Secondly, given the acceptance of dowry in Indian society – even though it was banned in 1961 – it is possible that the police are not very thorough in their investigations.

After all, in their eyes, it may be a crime in law, but it is not a crime in culture. It’s possible that they bungle investigations, leading to a low conviction rate.

Moreover, many women who go to the police to report harassment over dowry later come under tremendous pressure from their husband and in-laws – and also from their own parents who fear the stigma of a police case – to retract.

In India, the imperative is to keep the family together and preserve its reputation, at any cost. Lawyers say that this could well account for the high acquittal rate.

If it is not this pressure that makes a woman withdraw the case, it can be the fact that dowry-related cases drag on for years and years.

If the woman’s family does not have the financial resources to keep paying legal fees over such a long period, no wonder it decides to settle out of court.

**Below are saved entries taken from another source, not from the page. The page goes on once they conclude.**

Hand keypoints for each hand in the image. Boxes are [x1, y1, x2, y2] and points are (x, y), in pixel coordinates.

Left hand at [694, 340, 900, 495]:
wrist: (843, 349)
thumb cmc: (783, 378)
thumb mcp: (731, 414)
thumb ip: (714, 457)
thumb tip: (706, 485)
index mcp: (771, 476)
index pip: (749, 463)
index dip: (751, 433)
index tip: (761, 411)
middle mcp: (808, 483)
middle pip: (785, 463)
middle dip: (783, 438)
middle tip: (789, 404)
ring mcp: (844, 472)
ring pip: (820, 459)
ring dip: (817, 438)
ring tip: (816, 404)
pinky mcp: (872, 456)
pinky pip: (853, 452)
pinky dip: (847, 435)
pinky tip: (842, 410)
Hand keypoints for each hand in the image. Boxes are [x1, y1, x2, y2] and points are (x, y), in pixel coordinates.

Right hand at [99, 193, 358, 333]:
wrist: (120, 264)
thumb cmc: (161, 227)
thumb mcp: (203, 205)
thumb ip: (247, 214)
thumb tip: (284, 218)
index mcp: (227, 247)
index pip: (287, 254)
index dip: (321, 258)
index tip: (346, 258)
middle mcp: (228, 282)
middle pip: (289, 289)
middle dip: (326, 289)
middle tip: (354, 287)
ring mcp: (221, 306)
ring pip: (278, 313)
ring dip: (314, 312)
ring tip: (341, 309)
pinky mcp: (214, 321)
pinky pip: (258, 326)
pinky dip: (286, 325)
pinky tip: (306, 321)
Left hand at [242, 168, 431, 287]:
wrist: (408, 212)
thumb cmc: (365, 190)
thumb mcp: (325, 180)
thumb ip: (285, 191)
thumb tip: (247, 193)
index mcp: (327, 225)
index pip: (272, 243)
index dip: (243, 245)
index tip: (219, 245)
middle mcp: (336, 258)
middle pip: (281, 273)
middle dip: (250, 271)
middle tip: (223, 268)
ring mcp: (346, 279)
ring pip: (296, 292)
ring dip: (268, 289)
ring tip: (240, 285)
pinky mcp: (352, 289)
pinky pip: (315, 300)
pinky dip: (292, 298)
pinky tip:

So yes, the ruling by the Supreme Court diluting the law is sensible because it is unfair to arrest a man without having a reasonable reason for doing so.

But it does not alter the unfortunate fact that demanding and giving dowry is as widespread as ever, along with all its attendant horrors that it might bring, such as domestic violence, harassment and torture.

By using words such as “legal terrorism” and “disgruntled wives’’, the Supreme Court judges have created the impression that vindictive women are making life miserable for their husbands.

Let’s not forget, however, that it is an Indian woman dying senselessly every hour, not an Indian man.